→ **Work to do**: Rewrite each of the rows below, changing "scientific name" to "binomial name" wherever it appears and leaving every other part as it is.

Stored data
* * *

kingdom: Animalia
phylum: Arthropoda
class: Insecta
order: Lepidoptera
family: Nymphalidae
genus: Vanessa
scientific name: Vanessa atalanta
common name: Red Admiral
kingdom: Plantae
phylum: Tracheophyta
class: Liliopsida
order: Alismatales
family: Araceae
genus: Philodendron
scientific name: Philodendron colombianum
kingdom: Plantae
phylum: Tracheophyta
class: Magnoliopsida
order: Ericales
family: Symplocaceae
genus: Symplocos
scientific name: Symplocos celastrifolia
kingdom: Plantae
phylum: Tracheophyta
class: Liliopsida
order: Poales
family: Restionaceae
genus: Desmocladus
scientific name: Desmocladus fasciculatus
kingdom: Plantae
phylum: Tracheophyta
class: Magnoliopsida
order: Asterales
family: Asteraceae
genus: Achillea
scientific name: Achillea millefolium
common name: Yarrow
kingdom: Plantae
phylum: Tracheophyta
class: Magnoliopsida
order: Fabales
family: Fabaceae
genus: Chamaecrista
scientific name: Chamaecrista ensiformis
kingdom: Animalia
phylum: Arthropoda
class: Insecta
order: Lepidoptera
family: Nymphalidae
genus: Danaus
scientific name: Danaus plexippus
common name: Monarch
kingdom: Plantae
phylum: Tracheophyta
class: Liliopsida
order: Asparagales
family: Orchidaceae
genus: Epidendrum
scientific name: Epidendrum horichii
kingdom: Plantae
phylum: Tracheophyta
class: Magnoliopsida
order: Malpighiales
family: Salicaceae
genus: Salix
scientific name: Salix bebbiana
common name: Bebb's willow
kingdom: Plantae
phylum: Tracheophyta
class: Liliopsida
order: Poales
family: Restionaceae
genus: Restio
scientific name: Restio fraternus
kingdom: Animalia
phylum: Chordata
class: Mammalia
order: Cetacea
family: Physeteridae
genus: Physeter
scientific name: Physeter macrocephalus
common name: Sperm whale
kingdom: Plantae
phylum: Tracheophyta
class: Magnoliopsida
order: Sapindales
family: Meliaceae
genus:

* * *

→ **Solution**:
kingdom: Animalia
phylum: Arthropoda
class: Insecta
order: Lepidoptera
family: Nymphalidae
genus: Vanessa
binomial name: Vanessa atalanta
common name: Red Admiral
kingdom: Plantae
phylum: Tracheophyta
class: Liliopsida
order: Alismatales
family: Araceae
genus: Philodendron
binomial name: Philodendron colombianum
kingdom: Plantae
phylum: Tracheophyta
class: Magnoliopsida
order: Ericales
family: Symplocaceae
genus: Symplocos
binomial name: Symplocos celastrifolia
kingdom: Plantae
phylum: Tracheophyta
class: Liliopsida
order: Poales
family: Restionaceae
genus: Desmocladus
binomial name: Desmocladus fasciculatus
kingdom: Plantae
phylum: Tracheophyta
class: Magnoliopsida
order: Asterales
family: Asteraceae
genus: Achillea
binomial name: Achillea millefolium
common name: Yarrow
kingdom: Plantae
phylum: Tracheophyta
class: Magnoliopsida
order: Fabales
family: Fabaceae
genus: Chamaecrista
binomial name: Chamaecrista ensiformis
kingdom: Animalia
phylum: Arthropoda
class: Insecta
order: Lepidoptera
family: Nymphalidae
genus: Danaus
binomial name: Danaus plexippus
common name: Monarch
kingdom: Plantae
phylum: Tracheophyta
class: Liliopsida
order: Asparagales
family: Orchidaceae
genus: Epidendrum
binomial name: Epidendrum horichii
kingdom: Plantae
phylum: Tracheophyta
class: Magnoliopsida
order: Malpighiales
family: Salicaceae
genus: Salix
binomial name: Salix bebbiana
common name: Bebb's willow
kingdom: Plantae
phylum: Tracheophyta
class: Liliopsida
order: Poales
family: Restionaceae
genus: Restio
binomial name: Restio fraternus
kingdom: Animalia
phylum: Chordata
class: Mammalia
order: Cetacea
family: Physeteridae
genus: Physeter
binomial name: Physeter macrocephalus
common name: Sperm whale
kingdom: Plantae
phylum: Tracheophyta
class: Magnoliopsida
order: Sapindales
family: Meliaceae
genus:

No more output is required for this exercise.